To be frank, I don't think the United States would have praised China even if the latter had fulfilled the mission impossible of realizing an advanced economy, education, health and human services by finding a Lamp. For example, the U.S. Department of State says in its 1997 Report on Tibet Human Rights, "Overall, government development policies have helped raise the economic living standards of many ethnic Tibetans." Yet, in the same document it criticizes, "China's economic development policies, fueled in Tibet by central government subsidies, are modernizing parts of Tibetan society and changing traditional Tibetan ways of life...," and "risk undermining Tibet's unique cultural, religious and linguistic heritage."

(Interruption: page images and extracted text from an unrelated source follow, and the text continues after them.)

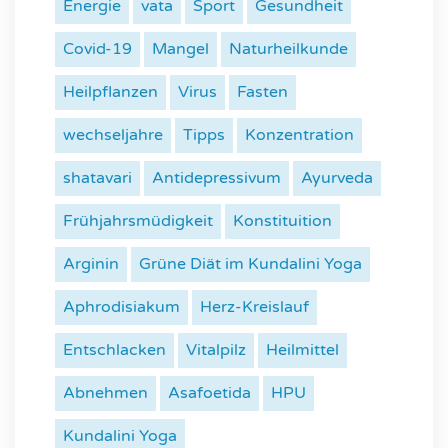
Energie
vata
Sport
Gesundheit
Covid-19
Mangel
Naturheilkunde
Heilpflanzen
Virus
Fasten
wechseljahre
Tipps
Konzentration
shatavari
Antidepressivum
Ayurveda
Frühjahrsmüdigkeit
Konstituition
Arginin
Grüne Diät im Kundalini Yoga
Aphrodisiakum
Herz-Kreislauf
Entschlacken
Vitalpilz
Heilmittel
Abnehmen
Asafoetida
HPU
Kundalini Yoga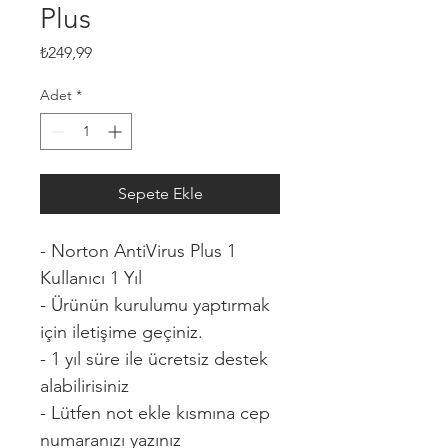
Plus
Fiyat
₺249,99
Adet
*
Sepete Ekle
- Norton AntiVirus Plus 1 
Kullanıcı 1 Yıl 
- Ürünün kurulumu yaptırmak 
için iletişime geçiniz.
- 1 yıl süre ile ücretsiz destek 
alabilirisiniz
- Lütfen not ekle kısmına cep 
numaranızı yazınız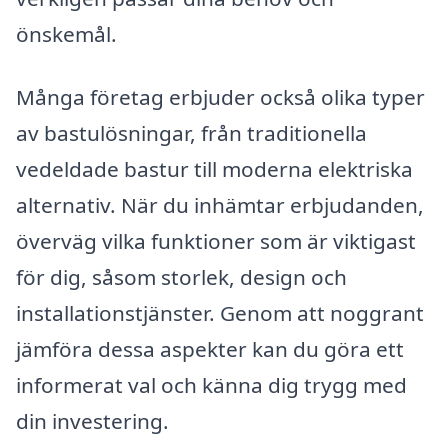
önskemål.
Många företag erbjuder också olika typer
av bastulösningar, från traditionella
vedeldade bastur till moderna elektriska
alternativ. När du inhämtar erbjudanden,
överväg vilka funktioner som är viktigast
för dig, såsom storlek, design och
installationstjänster. Genom att noggrant
jämföra dessa aspekter kan du göra ett
informerat val och känna dig trygg med
din investering.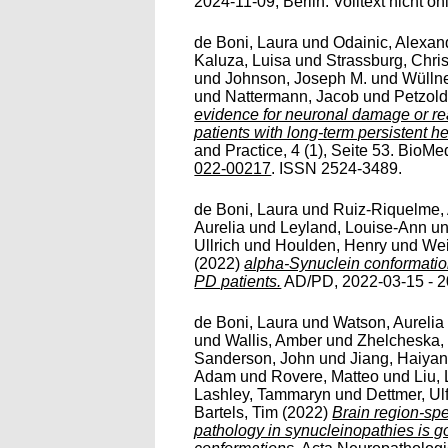
2024-11-09, Berlin. Volltext nicht on
de Boni, Laura
und
Odainic, Alexan
Kaluza, Luisa
und
Strassburg, Chris
und
Johnson, Joseph M.
und
Wüllne
und
Nattermann, Jacob
und
Petzold
evidence for neuronal damage or re
patients with long-term persistent 
and Practice, 4 (1), Seite 53. BioMe
022-00217
. ISSN 2524-3489.
de Boni, Laura
und
Ruiz-Riquelme, 
Aurelia
und
Leyland, Louise-Ann
u
Ullrich
und
Houlden, Henry
und
Wei
(2022)
alpha-Synuclein conformatio
PD patients.
AD/PD, 2022-03-15 - 2
de Boni, Laura
und
Watson, Aurelia
und
Wallis, Amber
und
Zhelcheska, 
Sanderson, John
und
Jiang, Haiya
Adam
und
Rovere, Matteo
und
Liu, 
Lashley, Tammaryn
und
Dettmer, Ul
Bartels, Tim
(2022)
Brain region-spe
pathology in synucleinopathies is 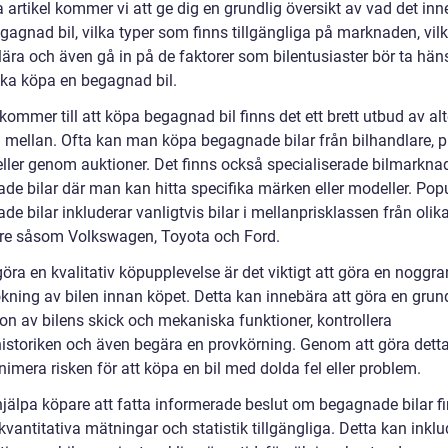
a artikel kommer vi att ge dig en grundlig översikt av vad det inn
gagnad bil, vilka typer som finns tillgängliga på marknaden, vi
ära och även gå in på de faktorer som bilentusiaster bör ta häns
ska köpa en begagnad bil.
kommer till att köpa begagnad bil finns det ett brett utbud av alt
ja mellan. Ofta kan man köpa begagnade bilar från bilhandlare, p
eller genom auktioner. Det finns också specialiserade bilmarknad
de bilar där man kan hitta specifika märken eller modeller. Pop
e bilar inkluderar vanligtvis bilar i mellanprisklassen från olik
kare såsom Volkswagen, Toyota och Ford.
göra en kvalitativ köpupplevelse är det viktigt att göra en noggr
kning av bilen innan köpet. Detta kan innebära att göra en grun
on av bilens skick och mekaniska funktioner, kontrollera
historiken och även begära en provkörning. Genom att göra dett
imera risken för att köpa en bil med dolda fel eller problem.
 hjälpa köpare att fatta informerade beslut om begagnade bilar f
antitativa mätningar och statistik tillgängliga. Detta kan inklu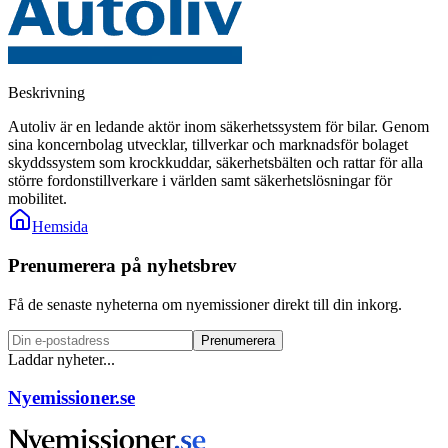
Beskrivning
Autoliv är en ledande aktör inom säkerhetssystem för bilar. Genom
sina koncernbolag utvecklar, tillverkar och marknadsför bolaget
skyddssystem som krockkuddar, säkerhetsbälten och rattar för alla
större fordonstillverkare i världen samt säkerhetslösningar för
mobilitet.
Hemsida
Prenumerera på nyhetsbrev
Få de senaste nyheterna om nyemissioner direkt till din inkorg.
Prenumerera
Laddar nyheter...
Nyemissioner.se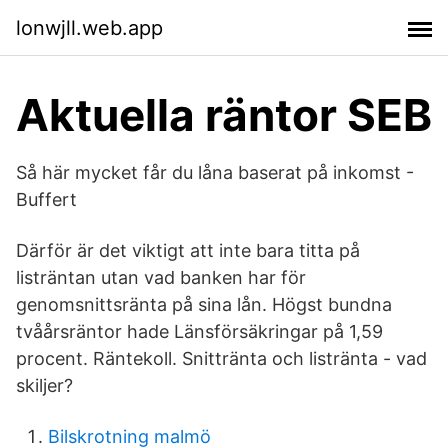
lonwjll.web.app
Aktuella räntor SEB
Så här mycket får du låna baserat på inkomst -
Buffert
Därför är det viktigt att inte bara titta på
listräntan utan vad banken har för
genomsnittsränta på sina lån. Högst bundna
tvåårsräntor hade Länsförsäkringar på 1,59
procent. Räntekoll. Snittränta och listränta - vad
skiljer?
Bilskrotning malmö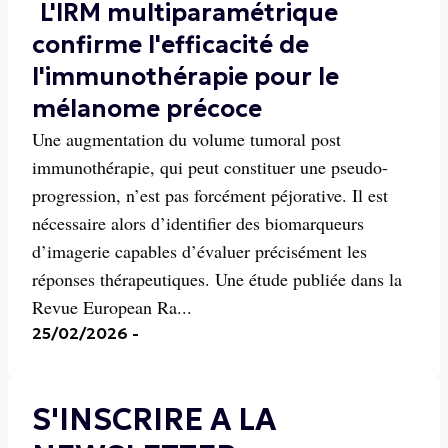
L'IRM multiparamétrique
confirme l'efficacité de
l'immunothérapie pour le
mélanome précoce
Une augmentation du volume tumoral post
immunothérapie, qui peut constituer une pseudo-
progression, n’est pas forcément péjorative. Il est
nécessaire alors d’identifier des biomarqueurs
d’imagerie capables d’évaluer précisément les
réponses thérapeutiques. Une étude publiée dans la
Revue European Ra...
25/02/2026
-
S'INSCRIRE A LA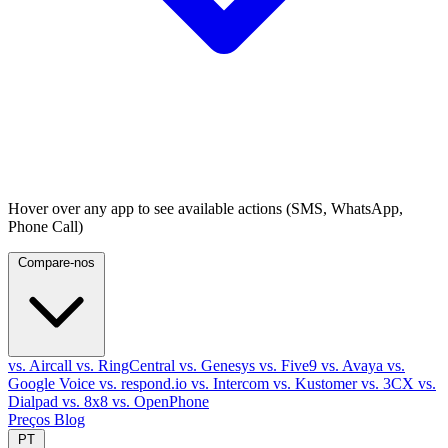
Hover over any app to see available actions (SMS, WhatsApp,
Phone Call)
Compare-nos
vs. Aircall
vs. RingCentral
vs. Genesys
vs. Five9
vs. Avaya
vs.
Google Voice
vs. respond.io
vs. Intercom
vs. Kustomer
vs. 3CX
vs.
Dialpad
vs. 8x8
vs. OpenPhone
Preços
Blog
PT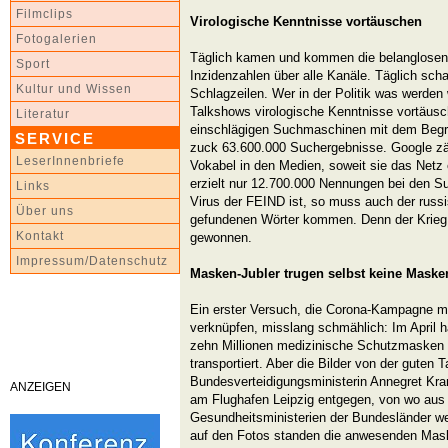
Filmclips
Virologische Kenntnisse vortäuschen
Fotogalerien
Täglich kamen und kommen die belanglosen
Sport
Inzidenzahlen über alle Kanäle. Täglich schaf
Kultur und Wissen
Schlagzeilen. Wer in der Politik was werden 
Talkshows virologische Kenntnisse vortäus
Literatur
einschlägigen Suchmaschinen mit dem Begriff 
SERVICE
zuck 63.600.000 Suchergebnisse. Google zäh
LeserInnenbriefe
Vokabel in den Medien, soweit sie das Netz 
erzielt nur 12.700.000 Nennungen bei den S
Links
Virus der FEIND ist, so muss auch der russ
Über uns
gefundenen Wörter kommen. Denn der Krieg 
Kontakt
gewonnen.
Impressum/Datenschutz
Masken-Jubler trugen selbst keine Maske
Ein erster Versuch, die Corona-Kampagne m
verknüpfen, misslang schmählich: Im April 
zehn Millionen medizinische Schutzmasken
transportiert. Aber die Bilder von der guten 
Bundesverteidigungsministerin Annegret Kr
ANZEIGEN
am Flughafen Leipzig entgegen, von wo aus 
Gesundheitsministerien der Bundesländer wei
auf den Fotos standen die anwesenden Maske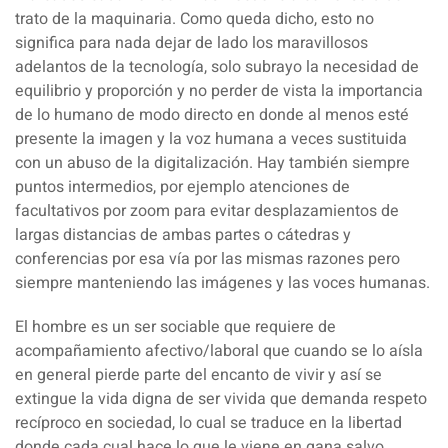
trato de la maquinaria. Como queda dicho, esto no
significa para nada dejar de lado los maravillosos
adelantos de la tecnología, solo subrayo la
necesidad de
equilibrio y proporción
y no perder de vista la importancia
de lo humano de modo directo en donde al menos esté
presente la imagen y la voz humana a veces sustituida
con un abuso de la digitalización. Hay también siempre
puntos intermedios, por ejemplo atenciones de
facultativos por zoom para evitar desplazamientos de
largas distancias de ambas partes o cátedras y
conferencias por esa vía por las mismas razones pero
siempre manteniendo las imágenes y las voces humanas.
El hombre es un ser sociable que requiere de
acompañamiento afectivo/laboral
que cuando se lo aísla
en general pierde parte del encanto de vivir y así se
extingue la vida digna de ser vivida que demanda respeto
recíproco en sociedad, lo cual se traduce en la libertad
donde cada cual hace lo que le viene en gana salvo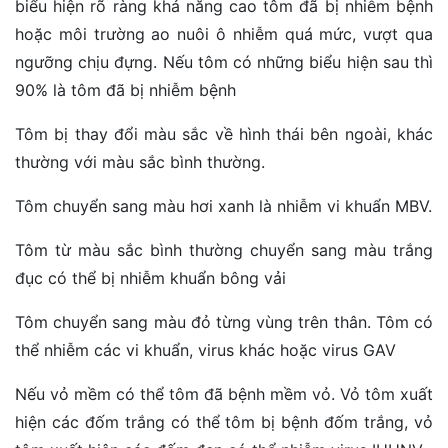
biểu hiện rõ ràng khả năng cao tôm đã bị nhiễm bệnh
hoặc môi trường ao nuôi ô nhiễm quá mức, vượt qua
ngưỡng chịu đựng. Nếu tôm có những biểu hiện sau thì
90% là tôm đã bị nhiễm bệnh
Tôm bị thay đổi màu sắc về hình thái bên ngoài, khác
thường với màu sắc bình thường.
Tôm chuyển sang màu hơi xanh là nhiễm vi khuẩn MBV.
Tôm từ màu sắc bình thường chuyển sang màu trắng
đục có thể bị nhiễm khuẩn bông vải
Tôm chuyển sang màu đỏ từng vùng trên thân. Tôm có
thể nhiễm các vi khuẩn, virus khác hoặc virus GAV
Nếu vỏ mềm có thể tôm đã bệnh mềm vỏ. Vỏ tôm xuất
hiện các đốm trắng có thể tôm bị bệnh đốm trắng, vỏ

In accordance with this logic, only when Tibetans are denied a modern civilization and kept captive in a primitive society with no access to electricity and machines, can their culture be preserved. The UN Declaration on the Right to Development, however, states that "the right to development is an inalienable human right." I wonder if the United States really respects Tibetan people's human rights when it attempts to deprive these people of their right to development.

Double-talk

The Dalai Lama has also used a catch-22 to work for him. In an interview with The New York Times in 1993, he expressed worries over the population problem and proposed birth control as a solution. On the other hand, he accuses the Chinese Government of carrying out "genocide" by allowing each urban Tibetan couple to have two children. The fact is that a Han couple, living in either Tibet or other Chinese regions, is allowed to have only a single child. The Chinese Government doesn't implement family planning among Tibetan farmers and herds people and provides them with free medical services. As a result, Tibet's population of farmers and herds people has grown rapidly, with increasing demand for meat food ensuing. Since the area of Tibet's pastures do not grow, to breed more cattle and sheep on them inevitably leads to overgrazing and causes severe desertification and deterioration of the pastures. Tibetan farmers and herds people's preference of grass roots as fuel also aggravates the situation. I have seen vendors of grass roots in Lhasa. But this has become an excuse for the Dalai Lama to criticize the Chinese Government for destroying Tibet's ecosystem. If the Chinese Government had required Tibetan farmers and herds people to practice family planning, I believe the Dalai Lama would have used it to make up another story about "ethnic genocide."

The Dalai Lama has always said that the right to national self-determination is a basic human right. When asked to comment on aboriginal inhabitants' "independence" bid during a visit to Hawaii, the Dalai Lama, for fears of offending his patrons on the U.S. mainland, declined to clarify his stand, saying that he was unfamiliar with the situation.

The Tibet card

The reason why Western powers have energetically played the Tibet card is that they do not want to see a prosperous and strong China. They therefore spare no effort to break up China. This is neither an ideological nor a cultural conflict. It is a new Cold War that was launched by white Western chauvinists to restrain China's development. In order to serve the needs of the new Cold War, mainstream Western media have released a large number of distorted reports on the Tibet issue. Many white Westerners have accepted the groundless accusations against China for the same reason.

Western hegemonists have paid close attention to China's 6 million Tibetans and 6 million Uygurs. But it's a daydream that they can dust the eyes of the 12 million Tibetans and Uygurs and drive them to engage in secessionist efforts and subvert the Communist Party of China-led Chinese Government. Western media have wantonly accused the Chinese Government of instigating nationalism. During the March 14 riots in Lhasa this year, 17 innocent Han people, including a baby, were burnt to death by "Tibet independence" mobs. How would European and American people react if tragedies of this kind happened in their countries? Their support of the Dalai Lama's "Tibet independence" bid and their connivance at "Tibet independence" mobs' violent crimes of beating, smashing, looting, burning and killing have fully exposed the false nature of "freedom," "democracy" and "human rights" that they advocate.